Insurance companies would be sent a detailed bill monthly for each individual showing the covered items , standard costs, amounts due, and current lifetime balance.


6) A way to manage entitlements by federal and/or state governments.


EXAMPLE: The government sets a lifetime healthcare credit balance in an account for each citizen. This account can be used to make monthly insurance payments and/or pay for medical services, products, or drugs directly. Government can offer incentives to increase the balance in the account for actions that "promote the general healthcare" such as registering as an organ donor.


7) A transition plan for existing healthcare systems.

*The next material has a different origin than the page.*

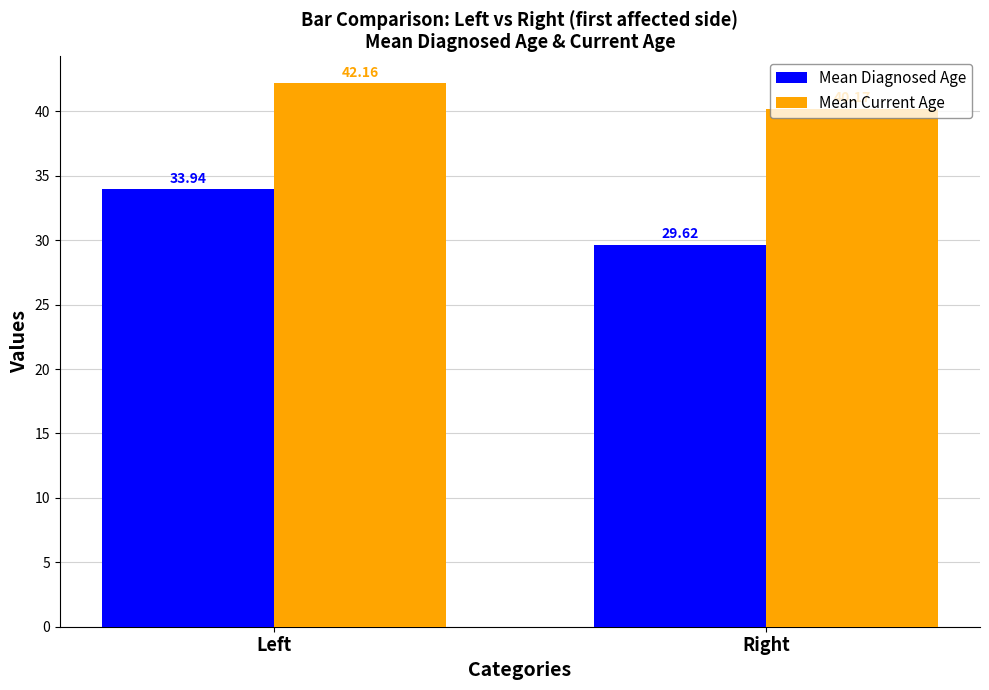

Which series has the widest spread of values?

Mean Diagnosed Age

Existing insurance policies would be rewritten within the existing framework and a nationwide enrollment undertaken. Individuals with employee provided healthcare would be given a credit for an amount equal to the current benefit paid by their employer. This amount would be applied to the individuals account each month as long as the individual remains employed by the company.


During the transition, the initial amount put in the account for each individual would be set by the Health Board according to age. Modifications to this amount may be made for groups being changed over from existing government plans (VA, Medicare, Medicaid).


This transition could also be implemented on a voluntary basis by individual.


8) The ability to support patients, providers, and governments worldwide.